I requested mysqldump. The answer was no. Please just see the following thread.
viewtopic.php?p=805040#p805040

I understand the situation.
So I drop my request for a mysqldump.

bart wrote:I don't see why people would want to look at our software.
It's the database that's interesting, and you can browse it through our api.

As we are not satisfied with the current API.
I can't synchronized my database with the one at LibriVox.
The book 47 (Count of Monte Cristo) is a good example.
After looking the code I might find out a solution, which is not documented.
Or I can make a suggestion how to improve it.

vpanayotov wrote:BTW does anyone know if someone is still working on the API?

I bet nobody is working. So we have to wait for 'being open sourced'.

Cheers,
Masa

Post by **bart** » March 16th, 2014, 5:23 am

I'm sorry but 'going open source' was never announced and will never happen.
We do want to extend the api, but only if we find the funds.

Bart

Cori · Post by **Cori** » March 16th, 2014, 5:34 am

Open sourcing was a part of the Mellon funding agreement, Bart. But exactly what becomes open source and how/when is another matter. I do think that there might be some projects that would appreciate code to organise a catalogue.
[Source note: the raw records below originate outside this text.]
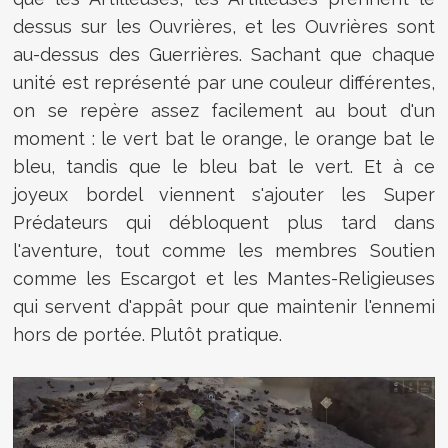
dessus sur les Ouvrières, et les Ouvrières sont
au-dessus des Guerrières. Sachant que chaque
unité est représenté par une couleur différentes,
on se repère assez facilement au bout d'un
moment : le vert bat le orange, le orange bat le
bleu, tandis que le bleu bat le vert. Et à ce
joyeux bordel viennent s'ajouter les Super
Prédateurs qui débloquent plus tard dans
l'aventure, tout comme les membres Soutien
comme les Escargot et les Mantes-Religieuses
qui servent d'appât pour que maintenir l'ennemi
hors de portée. Plutôt pratique.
Or perhaps even to submit stuff to archive.org (if they're willing to work with the Archive around access and so on.) They're probably few and far between though and I fully agree with you that our code is so tightly linked with what we do and how our workflow has evolved, that it'll probably need considerable work for anyone else to fit it into their own organisation.
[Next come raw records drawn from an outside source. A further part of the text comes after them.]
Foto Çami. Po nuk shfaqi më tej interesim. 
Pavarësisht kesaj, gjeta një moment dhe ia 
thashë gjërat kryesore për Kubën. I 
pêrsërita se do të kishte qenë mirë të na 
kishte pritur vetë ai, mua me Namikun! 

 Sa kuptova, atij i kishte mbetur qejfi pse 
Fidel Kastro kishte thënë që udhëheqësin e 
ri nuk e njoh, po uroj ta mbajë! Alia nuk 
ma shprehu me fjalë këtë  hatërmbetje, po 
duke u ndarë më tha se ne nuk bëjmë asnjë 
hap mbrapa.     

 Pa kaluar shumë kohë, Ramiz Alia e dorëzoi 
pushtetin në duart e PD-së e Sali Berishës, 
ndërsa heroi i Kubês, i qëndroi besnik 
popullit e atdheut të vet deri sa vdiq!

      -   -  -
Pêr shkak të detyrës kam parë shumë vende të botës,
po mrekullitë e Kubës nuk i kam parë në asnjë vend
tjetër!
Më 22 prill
vpanayotov · Post by **vpanayotov** » March 16th, 2014, 6:57 am

ekzemplaro wrote: No, I don't know. Only 'will be open sourced' is announced. The date is still not given.

Thank you Masa san!
Unfortunately, judging from the other answers this may not happen anytime soon, so I guess we will have to work around the current semi-broken implementation of the API.

exemplaro wrote: The following is my method.
#! /bin/bash
#
URL_HEAD='https://librivox.org/api/feed/audiobooks/?id='
URL_TAIL='&extended=1&format=json'
for id in {8520..8560}
do
url=$URL_HEAD$id$URL_TAIL
curl -k $url > "ex_"$id".json"
done
#

I see, thank you - so you are basically iterating over a predefined range of ids, and I guess you are somehow filtering out the '{"error":"Audiobooks could not be found"}' entries later.

Vassil